== Segment start ==

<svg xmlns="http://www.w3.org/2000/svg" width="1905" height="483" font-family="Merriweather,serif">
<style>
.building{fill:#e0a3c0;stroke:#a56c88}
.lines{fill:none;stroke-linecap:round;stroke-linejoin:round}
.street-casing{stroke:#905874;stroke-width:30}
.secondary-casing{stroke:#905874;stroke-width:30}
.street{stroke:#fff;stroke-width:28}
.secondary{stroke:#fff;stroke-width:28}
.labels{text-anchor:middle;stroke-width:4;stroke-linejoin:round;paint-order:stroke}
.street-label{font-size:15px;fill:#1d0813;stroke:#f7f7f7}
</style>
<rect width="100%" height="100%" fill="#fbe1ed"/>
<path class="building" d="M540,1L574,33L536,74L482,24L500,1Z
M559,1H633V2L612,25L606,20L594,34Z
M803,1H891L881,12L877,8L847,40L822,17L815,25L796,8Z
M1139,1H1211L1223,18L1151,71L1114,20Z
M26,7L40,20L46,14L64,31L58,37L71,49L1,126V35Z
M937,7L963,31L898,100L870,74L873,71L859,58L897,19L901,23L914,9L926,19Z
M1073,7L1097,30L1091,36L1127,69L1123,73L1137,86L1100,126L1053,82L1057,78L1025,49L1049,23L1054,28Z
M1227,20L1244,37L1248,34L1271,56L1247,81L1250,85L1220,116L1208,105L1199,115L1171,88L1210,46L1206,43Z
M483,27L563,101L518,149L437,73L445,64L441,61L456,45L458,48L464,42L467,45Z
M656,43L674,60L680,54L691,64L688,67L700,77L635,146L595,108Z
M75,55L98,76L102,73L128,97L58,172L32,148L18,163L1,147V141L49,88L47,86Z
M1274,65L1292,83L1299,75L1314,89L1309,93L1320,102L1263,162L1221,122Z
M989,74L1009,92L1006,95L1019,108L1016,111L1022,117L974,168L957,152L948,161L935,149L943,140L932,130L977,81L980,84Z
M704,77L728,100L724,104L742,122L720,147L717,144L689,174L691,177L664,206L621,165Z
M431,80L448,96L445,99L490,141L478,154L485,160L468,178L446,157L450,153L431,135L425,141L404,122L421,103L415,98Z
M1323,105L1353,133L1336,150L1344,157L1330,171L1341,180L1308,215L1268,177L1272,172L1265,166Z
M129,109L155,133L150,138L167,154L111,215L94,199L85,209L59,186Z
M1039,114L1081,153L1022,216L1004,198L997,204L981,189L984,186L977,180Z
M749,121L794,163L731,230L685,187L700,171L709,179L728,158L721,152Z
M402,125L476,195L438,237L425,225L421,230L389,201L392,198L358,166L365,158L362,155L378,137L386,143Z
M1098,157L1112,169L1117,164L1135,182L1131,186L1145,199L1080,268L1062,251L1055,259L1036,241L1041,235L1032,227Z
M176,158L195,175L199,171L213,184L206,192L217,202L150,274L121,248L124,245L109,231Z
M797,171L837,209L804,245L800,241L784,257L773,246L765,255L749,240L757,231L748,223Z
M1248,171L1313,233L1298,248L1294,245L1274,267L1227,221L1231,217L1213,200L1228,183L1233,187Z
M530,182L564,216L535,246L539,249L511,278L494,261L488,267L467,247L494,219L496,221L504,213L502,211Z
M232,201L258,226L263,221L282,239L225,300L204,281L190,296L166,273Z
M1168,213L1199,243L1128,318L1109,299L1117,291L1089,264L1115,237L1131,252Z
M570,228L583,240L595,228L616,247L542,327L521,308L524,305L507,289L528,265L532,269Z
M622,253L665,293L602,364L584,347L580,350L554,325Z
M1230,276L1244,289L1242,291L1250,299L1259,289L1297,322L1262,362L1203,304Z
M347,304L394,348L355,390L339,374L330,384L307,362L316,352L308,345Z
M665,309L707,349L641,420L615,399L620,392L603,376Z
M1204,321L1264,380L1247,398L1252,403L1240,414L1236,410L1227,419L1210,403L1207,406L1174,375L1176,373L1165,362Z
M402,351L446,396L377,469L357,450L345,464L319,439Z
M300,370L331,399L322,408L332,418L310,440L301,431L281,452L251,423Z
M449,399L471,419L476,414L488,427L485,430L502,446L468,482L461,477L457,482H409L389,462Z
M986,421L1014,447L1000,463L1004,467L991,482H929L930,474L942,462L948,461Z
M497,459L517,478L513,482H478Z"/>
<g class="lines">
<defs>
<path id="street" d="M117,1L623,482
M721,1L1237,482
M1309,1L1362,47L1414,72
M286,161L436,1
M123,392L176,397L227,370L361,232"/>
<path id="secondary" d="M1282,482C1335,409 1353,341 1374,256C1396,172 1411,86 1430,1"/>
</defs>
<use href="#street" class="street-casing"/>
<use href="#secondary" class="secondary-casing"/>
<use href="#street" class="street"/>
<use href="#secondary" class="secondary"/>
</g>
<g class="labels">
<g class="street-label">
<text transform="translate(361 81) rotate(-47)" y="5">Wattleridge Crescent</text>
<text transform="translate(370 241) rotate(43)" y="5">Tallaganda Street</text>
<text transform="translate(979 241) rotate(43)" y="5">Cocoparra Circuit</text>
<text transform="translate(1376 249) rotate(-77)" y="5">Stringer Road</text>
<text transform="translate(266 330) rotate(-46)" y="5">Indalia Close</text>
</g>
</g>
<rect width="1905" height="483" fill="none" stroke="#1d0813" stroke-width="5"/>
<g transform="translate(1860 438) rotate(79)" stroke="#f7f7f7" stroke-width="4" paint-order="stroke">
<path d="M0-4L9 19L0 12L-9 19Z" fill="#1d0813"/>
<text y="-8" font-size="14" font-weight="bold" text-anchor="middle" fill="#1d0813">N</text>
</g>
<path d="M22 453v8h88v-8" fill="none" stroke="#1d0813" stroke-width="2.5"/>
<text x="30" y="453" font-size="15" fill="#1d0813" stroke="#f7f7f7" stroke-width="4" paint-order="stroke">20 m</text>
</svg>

== Segment end ==

> PROBLEM
Repeat all the lines above, keeping them exactly as they are.

> TASK OUTPUT
<svg xmlns="http://www.w3.org/2000/svg" width="1905" height="483" font-family="Merriweather,serif">
<style>
.building{fill:#e0a3c0;stroke:#a56c88}
.lines{fill:none;stroke-linecap:round;stroke-linejoin:round}
.street-casing{stroke:#905874;stroke-width:30}
.secondary-casing{stroke:#905874;stroke-width:30}
.street{stroke:#fff;stroke-width:28}
.secondary{stroke:#fff;stroke-width:28}
.labels{text-anchor:middle;stroke-width:4;stroke-linejoin:round;paint-order:stroke}
.street-label{font-size:15px;fill:#1d0813;stroke:#f7f7f7}
</style>
<rect width="100%" height="100%" fill="#fbe1ed"/>
<path class="building" d="M540,1L574,33L536,74L482,24L500,1Z
M559,1H633V2L612,25L606,20L594,34Z
M803,1H891L881,12L877,8L847,40L822,17L815,25L796,8Z
M1139,1H1211L1223,18L1151,71L1114,20Z
M26,7L40,20L46,14L64,31L58,37L71,49L1,126V35Z
M937,7L963,31L898,100L870,74L873,71L859,58L897,19L901,23L914,9L926,19Z
M1073,7L1097,30L1091,36L1127,69L1123,73L1137,86L1100,126L1053,82L1057,78L1025,49L1049,23L1054,28Z
M1227,20L1244,37L1248,34L1271,56L1247,81L1250,85L1220,116L1208,105L1199,115L1171,88L1210,46L1206,43Z
M483,27L563,101L518,149L437,73L445,64L441,61L456,45L458,48L464,42L467,45Z
M656,43L674,60L680,54L691,64L688,67L700,77L635,146L595,108Z
M75,55L98,76L102,73L128,97L58,172L32,148L18,163L1,147V141L49,88L47,86Z
M1274,65L1292,83L1299,75L1314,89L1309,93L1320,102L1263,162L1221,122Z
M989,74L1009,92L1006,95L1019,108L1016,111L1022,117L974,168L957,152L948,161L935,149L943,140L932,130L977,81L980,84Z
M704,77L728,100L724,104L742,122L720,147L717,144L689,174L691,177L664,206L621,165Z
M431,80L448,96L445,99L490,141L478,154L485,160L468,178L446,157L450,153L431,135L425,141L404,122L421,103L415,98Z
M1323,105L1353,133L1336,150L1344,157L1330,171L1341,180L1308,215L1268,177L1272,172L1265,166Z
M129,109L155,133L150,138L167,154L111,215L94,199L85,209L59,186Z
M1039,114L1081,153L1022,216L1004,198L997,204L981,189L984,186L977,180Z
M749,121L794,163L731,230L685,187L700,171L709,179L728,158L721,152Z
M402,125L476,195L438,237L425,225L421,230L389,201L392,198L358,166L365,158L362,155L378,137L386,143Z
M1098,157L1112,169L1117,164L1135,182L1131,186L1145,199L1080,268L1062,251L1055,259L1036,241L1041,235L1032,227Z
M176,158L195,175L199,171L213,184L206,192L217,202L150,274L121,248L124,245L109,231Z
M797,171L837,209L804,245L800,241L784,257L773,246L765,255L749,240L757,231L748,223Z
M1248,171L1313,233L1298,248L1294,245L1274,267L1227,221L1231,217L1213,200L1228,183L1233,187Z
M530,182L564,216L535,246L539,249L511,278L494,261L488,267L467,247L494,219L496,221L504,213L502,211Z
M232,201L258,226L263,221L282,239L225,300L204,281L190,296L166,273Z
M1168,213L1199,243L1128,318L1109,299L1117,291L1089,264L1115,237L1131,252Z
M570,228L583,240L595,228L616,247L542,327L521,308L524,305L507,289L528,265L532,269Z
M622,253L665,293L602,364L584,347L580,350L554,325Z
M1230,276L1244,289L1242,291L1250,299L1259,289L1297,322L1262,362L1203,304Z
M347,304L394,348L355,390L339,374L330,384L307,362L316,352L308,345Z
M665,309L707,349L641,420L615,399L620,392L603,376Z
M1204,321L1264,380L1247,398L1252,403L1240,414L1236,410L1227,419L1210,403L1207,406L1174,375L1176,373L1165,362Z
M402,351L446,396L377,469L357,450L345,464L319,439Z
M300,370L331,399L322,408L332,418L310,440L301,431L281,452L251,423Z
M449,399L471,419L476,414L488,427L485,430L502,446L468,482L461,477L457,482H409L389,462Z
M986,421L1014,447L1000,463L1004,467L991,482H929L930,474L942,462L948,461Z
M497,459L517,478L513,482H478Z"/>
<g class="lines">
<defs>
<path id="street" d="M117,1L623,482
M721,1L1237,482
M1309,1L1362,47L1414,72
M286,161L436,1
M123,392L176,397L227,370L361,232"/>
<path id="secondary" d="M1282,482C1335,409 1353,341 1374,256C1396,172 1411,86 1430,1"/>
</defs>
<use href="#street" class="street-casing"/>
<use href="#secondary" class="secondary-casing"/>
<use href="#street" class="street"/>
<use href="#secondary" class="secondary"/>
</g>
<g class="labels">
<g class="street-label">
<text transform="translate(361 81) rotate(-47)" y="5">Wattleridge Crescent</text>
<text transform="translate(370 241) rotate(43)" y="5">Tallaganda Street</text>
<text transform="translate(979 241) rotate(43)" y="5">Cocoparra Circuit</text>
<text transform="translate(1376 249) rotate(-77)" y="5">Stringer Road</text>
<text transform="translate(266 330) rotate(-46)" y="5">Indalia Close</text>
</g>
</g>
<rect width="1905" height="483" fill="none" stroke="#1d0813" stroke-width="5"/>
<g transform="translate(1860 438) rotate(79)" stroke="#f7f7f7" stroke-width="4" paint-order="stroke">
<path d="M0-4L9 19L0 12L-9 19Z" fill="#1d0813"/>
<text y="-8" font-size="14" font-weight="bold" text-anchor="middle" fill="#1d0813">N</text>
</g>
<path d="M22 453v8h88v-8" fill="none" stroke="#1d0813" stroke-width="2.5"/>
<text x="30" y="453" font-size="15" fill="#1d0813" stroke="#f7f7f7" stroke-width="4" paint-order="stroke">20 m</text>
</svg>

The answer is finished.